+++ Records shown

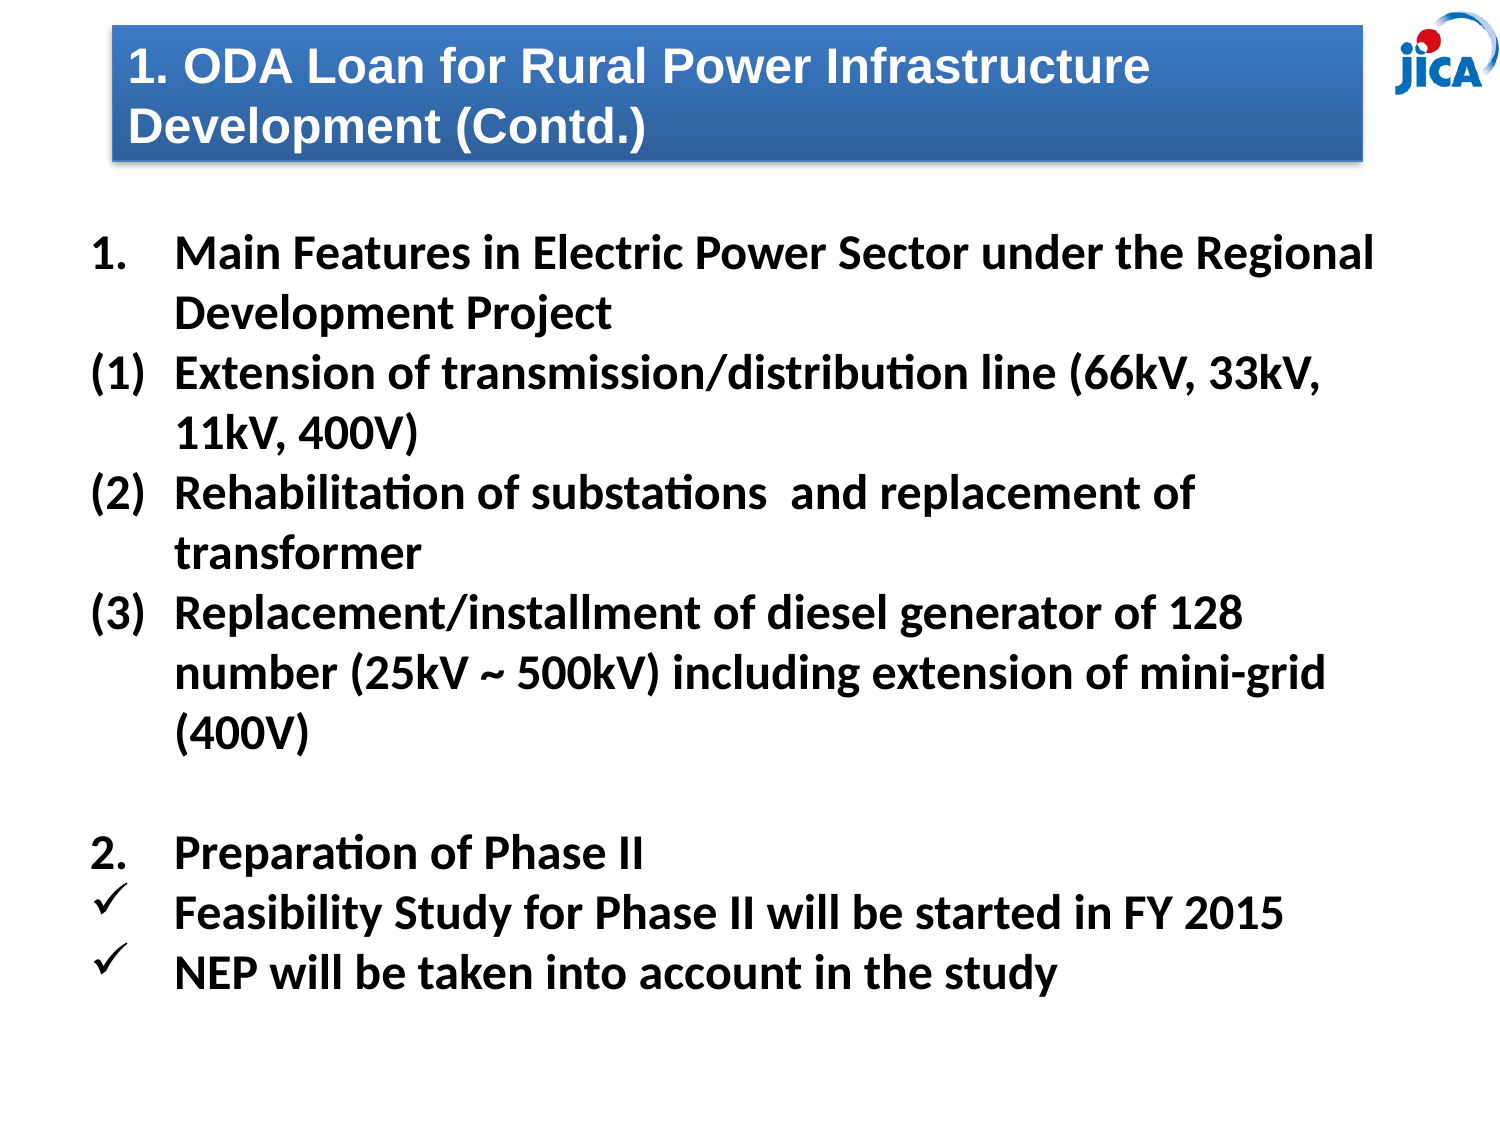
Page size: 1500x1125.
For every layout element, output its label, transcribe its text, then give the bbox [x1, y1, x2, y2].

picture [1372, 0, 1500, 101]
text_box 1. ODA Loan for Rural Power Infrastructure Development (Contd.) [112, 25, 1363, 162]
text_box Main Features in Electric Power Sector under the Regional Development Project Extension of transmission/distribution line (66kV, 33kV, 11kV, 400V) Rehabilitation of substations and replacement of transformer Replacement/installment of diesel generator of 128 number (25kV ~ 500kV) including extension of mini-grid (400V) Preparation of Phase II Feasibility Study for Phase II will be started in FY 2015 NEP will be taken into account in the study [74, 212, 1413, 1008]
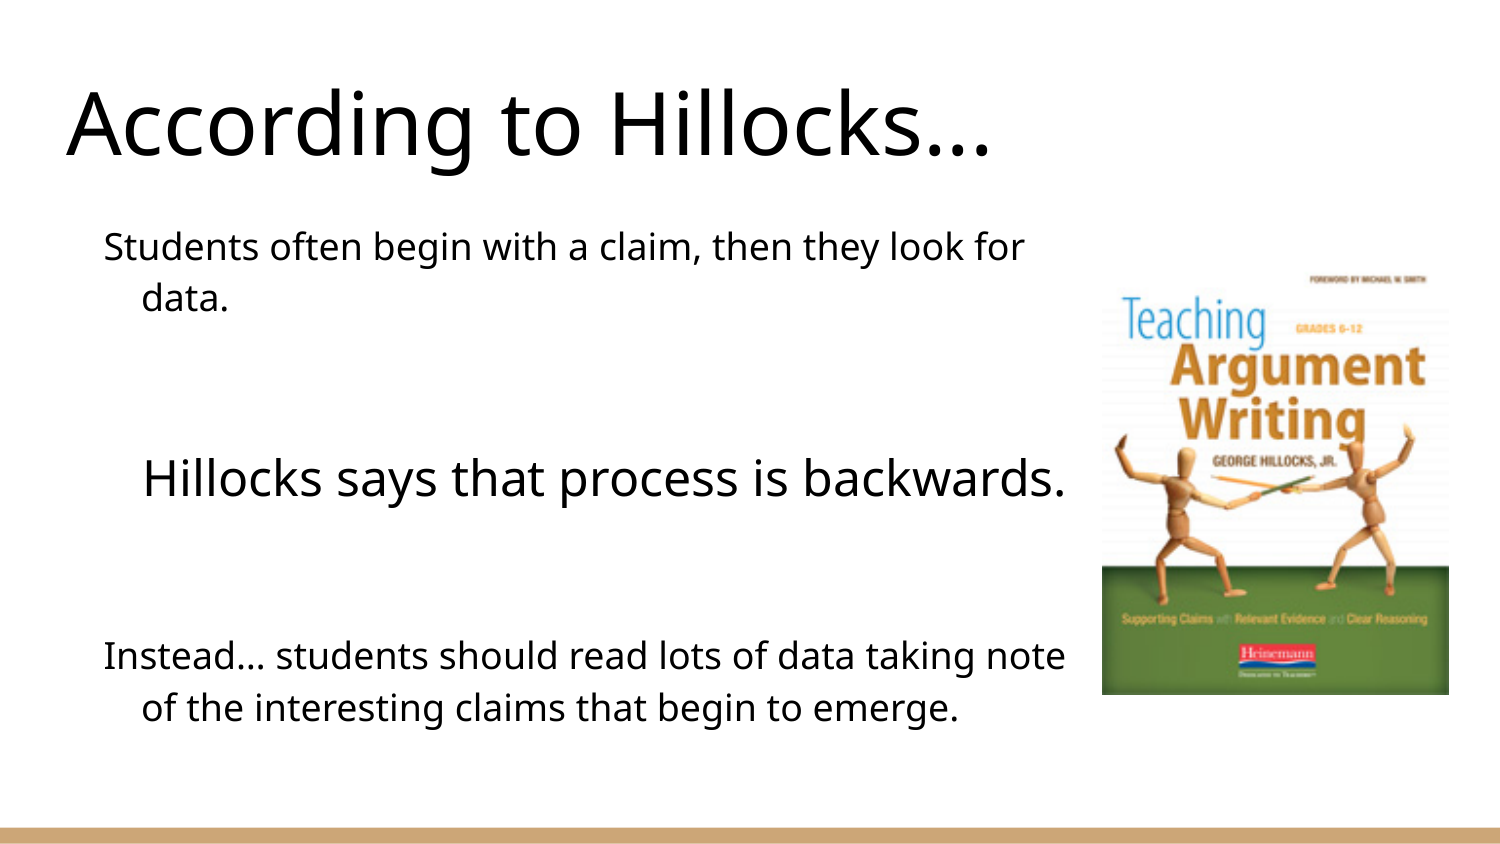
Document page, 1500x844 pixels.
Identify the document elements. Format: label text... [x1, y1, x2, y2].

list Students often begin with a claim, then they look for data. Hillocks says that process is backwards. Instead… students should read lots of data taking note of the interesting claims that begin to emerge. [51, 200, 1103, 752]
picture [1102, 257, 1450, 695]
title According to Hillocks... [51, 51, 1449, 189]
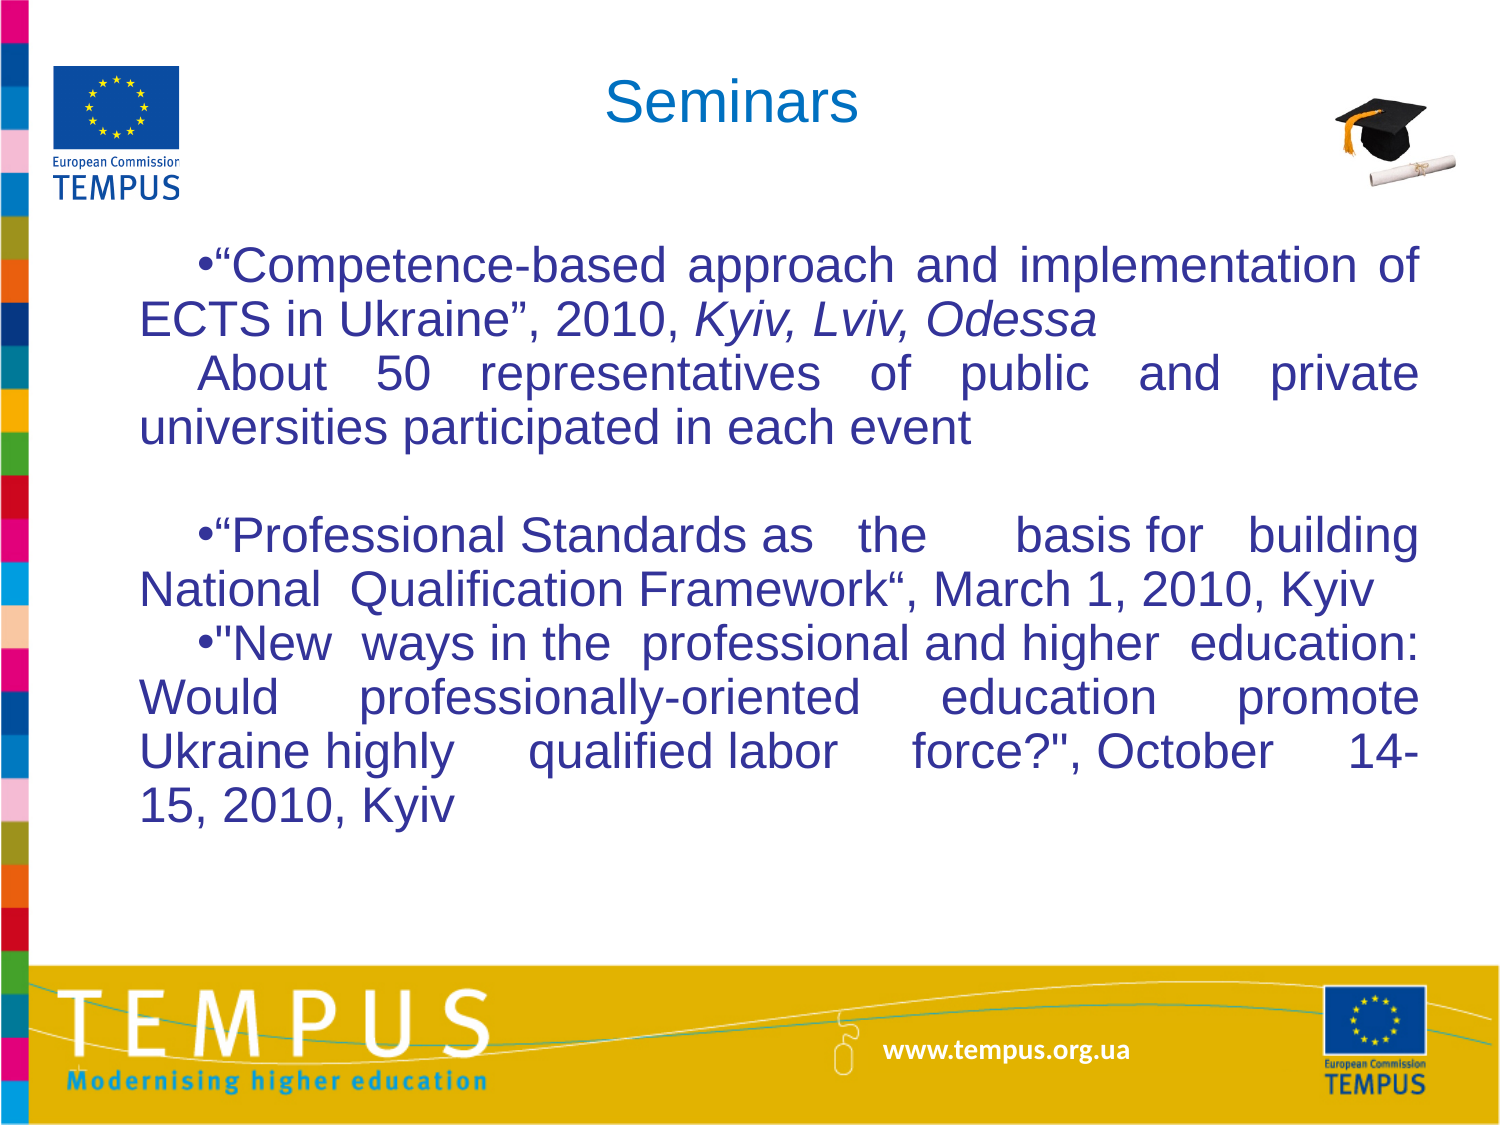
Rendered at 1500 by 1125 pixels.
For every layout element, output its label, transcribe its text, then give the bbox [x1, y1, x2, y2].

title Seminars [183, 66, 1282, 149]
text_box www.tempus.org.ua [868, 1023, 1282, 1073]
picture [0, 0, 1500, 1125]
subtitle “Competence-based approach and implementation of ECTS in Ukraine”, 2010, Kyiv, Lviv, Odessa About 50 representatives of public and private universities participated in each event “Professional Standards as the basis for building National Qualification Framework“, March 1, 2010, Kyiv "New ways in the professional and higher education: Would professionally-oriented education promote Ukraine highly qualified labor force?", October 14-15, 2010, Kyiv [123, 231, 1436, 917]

++++++

**Instructions to follow**
Each record above should be retyped exactly, with no pictures carried over.

**Expected output**
Page size: 1500x1125.
For every layout element, output its label, transcribe its text, then give the bbox [x1, y1, x2, y2].

picture [1372, 0, 1500, 101]
text_box 1. ODA Loan for Rural Power Infrastructure Development (Contd.) [112, 25, 1363, 162]
text_box Main Features in Electric Power Sector under the Regional Development Project Extension of transmission/distribution line (66kV, 33kV, 11kV, 400V) Rehabilitation of substations and replacement of transformer Replacement/installment of diesel generator of 128 number (25kV ~ 500kV) including extension of mini-grid (400V) Preparation of Phase II Feasibility Study for Phase II will be started in FY 2015 NEP will be taken into account in the study [74, 212, 1413, 1008]
Document page, 1500x844 pixels.
Identify the document elements. Format: label text... [x1, y1, x2, y2].

list Students often begin with a claim, then they look for data. Hillocks says that process is backwards. Instead… students should read lots of data taking note of the interesting claims that begin to emerge. [51, 200, 1103, 752]
picture [1102, 257, 1450, 695]
title According to Hillocks... [51, 51, 1449, 189]
Rendered at 1500 by 1125 pixels.
For every layout element, output its label, transcribe its text, then give the bbox [x1, y1, x2, y2].

title Seminars [183, 66, 1282, 149]
text_box www.tempus.org.ua [868, 1023, 1282, 1073]
picture [0, 0, 1500, 1125]
subtitle “Competence-based approach and implementation of ECTS in Ukraine”, 2010, Kyiv, Lviv, Odessa About 50 representatives of public and private universities participated in each event “Professional Standards as the basis for building National Qualification Framework“, March 1, 2010, Kyiv "New ways in the professional and higher education: Would professionally-oriented education promote Ukraine highly qualified labor force?", October 14-15, 2010, Kyiv [123, 231, 1436, 917]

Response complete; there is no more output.